塚本:ちょうど『斬、』も、時間を逆行して、第2次世界大戦などで使用されたおびただしい数の兵器を一本の刀にして、よりシンプルに“棒”と人間の関係を見つめられると思って作ったんです。

小島:同時に、この映画の刀は一見、“棒”なんですけど、武士たちと過去とのつながりの象徴でもあります。だからこそ観たときに、自分が一生懸命作っている物と、コンセプトとして遠くないと思ったんですよね。

塚本:つながりの“なわ”というものも、すごく大事なことです。海外の映画祭なんかに行くと、どこの国の人とも仲良くなれて、つながりを感じます。それが当たり前のことなんですよね。
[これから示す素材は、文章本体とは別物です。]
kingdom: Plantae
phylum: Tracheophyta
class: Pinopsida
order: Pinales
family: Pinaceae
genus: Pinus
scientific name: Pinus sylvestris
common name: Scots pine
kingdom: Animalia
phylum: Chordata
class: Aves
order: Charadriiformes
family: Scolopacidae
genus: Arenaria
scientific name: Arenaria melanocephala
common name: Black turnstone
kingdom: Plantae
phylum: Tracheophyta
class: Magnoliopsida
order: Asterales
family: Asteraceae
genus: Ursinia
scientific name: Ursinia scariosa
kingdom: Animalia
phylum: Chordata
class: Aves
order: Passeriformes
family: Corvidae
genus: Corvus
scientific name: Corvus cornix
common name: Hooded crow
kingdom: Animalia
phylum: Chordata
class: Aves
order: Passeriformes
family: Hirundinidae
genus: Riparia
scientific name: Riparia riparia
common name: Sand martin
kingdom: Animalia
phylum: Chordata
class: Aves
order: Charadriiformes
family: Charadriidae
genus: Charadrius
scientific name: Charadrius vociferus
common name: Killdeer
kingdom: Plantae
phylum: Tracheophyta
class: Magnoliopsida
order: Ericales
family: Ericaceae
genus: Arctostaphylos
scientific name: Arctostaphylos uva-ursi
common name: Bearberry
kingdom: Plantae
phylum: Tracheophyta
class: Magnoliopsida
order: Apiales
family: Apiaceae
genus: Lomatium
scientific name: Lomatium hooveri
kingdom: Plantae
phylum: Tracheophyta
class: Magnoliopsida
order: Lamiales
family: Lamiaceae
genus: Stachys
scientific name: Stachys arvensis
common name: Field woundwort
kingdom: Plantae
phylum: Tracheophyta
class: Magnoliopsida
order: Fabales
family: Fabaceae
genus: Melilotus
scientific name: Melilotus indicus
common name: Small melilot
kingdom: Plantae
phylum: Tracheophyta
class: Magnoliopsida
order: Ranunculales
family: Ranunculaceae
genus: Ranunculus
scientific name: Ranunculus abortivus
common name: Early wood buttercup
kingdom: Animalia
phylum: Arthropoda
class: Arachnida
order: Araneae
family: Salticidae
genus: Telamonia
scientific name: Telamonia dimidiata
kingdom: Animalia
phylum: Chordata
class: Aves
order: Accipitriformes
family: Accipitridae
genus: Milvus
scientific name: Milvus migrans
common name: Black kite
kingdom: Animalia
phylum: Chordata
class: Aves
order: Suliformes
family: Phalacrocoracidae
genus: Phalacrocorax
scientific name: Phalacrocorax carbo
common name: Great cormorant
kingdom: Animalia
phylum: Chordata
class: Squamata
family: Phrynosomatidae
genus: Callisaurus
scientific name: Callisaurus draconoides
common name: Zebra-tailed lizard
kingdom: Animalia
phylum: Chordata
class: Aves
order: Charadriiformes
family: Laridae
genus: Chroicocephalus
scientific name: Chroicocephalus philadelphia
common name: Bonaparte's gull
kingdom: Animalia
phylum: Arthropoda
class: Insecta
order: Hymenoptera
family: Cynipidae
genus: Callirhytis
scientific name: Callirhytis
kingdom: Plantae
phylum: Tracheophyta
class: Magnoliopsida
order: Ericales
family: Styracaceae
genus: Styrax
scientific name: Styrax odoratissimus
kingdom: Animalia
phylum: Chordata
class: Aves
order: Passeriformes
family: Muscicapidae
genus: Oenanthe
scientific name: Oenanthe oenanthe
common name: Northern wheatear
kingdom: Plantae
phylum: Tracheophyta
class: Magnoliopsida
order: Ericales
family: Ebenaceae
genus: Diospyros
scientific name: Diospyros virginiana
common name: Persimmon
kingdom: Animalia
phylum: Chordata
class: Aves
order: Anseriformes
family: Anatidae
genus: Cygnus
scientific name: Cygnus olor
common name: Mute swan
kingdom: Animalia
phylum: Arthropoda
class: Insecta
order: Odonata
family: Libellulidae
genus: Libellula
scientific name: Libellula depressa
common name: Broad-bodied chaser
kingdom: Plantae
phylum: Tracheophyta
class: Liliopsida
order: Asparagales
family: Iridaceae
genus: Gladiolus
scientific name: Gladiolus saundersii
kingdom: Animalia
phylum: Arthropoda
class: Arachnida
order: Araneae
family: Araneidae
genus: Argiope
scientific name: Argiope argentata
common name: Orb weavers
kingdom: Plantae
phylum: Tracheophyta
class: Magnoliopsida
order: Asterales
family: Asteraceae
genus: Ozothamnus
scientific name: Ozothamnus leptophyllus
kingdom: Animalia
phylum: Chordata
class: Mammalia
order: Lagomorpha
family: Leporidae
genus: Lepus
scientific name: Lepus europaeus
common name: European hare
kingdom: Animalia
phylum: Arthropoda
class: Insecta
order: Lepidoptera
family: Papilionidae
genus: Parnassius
Q:お二方とも世界の塚本、世界の小島と言われる存在ですしね。

小島:世界のって、あれも言われたくないんですけどね(笑)。あれってなんなんでしょうね

塚本:そうですねぇ。何の世界のことなんですかね?

小島:みんな“世界”には住んでますから(笑)

互いに尊敬し合い、新作に全身全霊を傾けているクリエイター同士。意識することなく、同じ地平を目指していた2人の新作と共に、世界に愛される才能が、再び手を取り合う日が待ちきれない。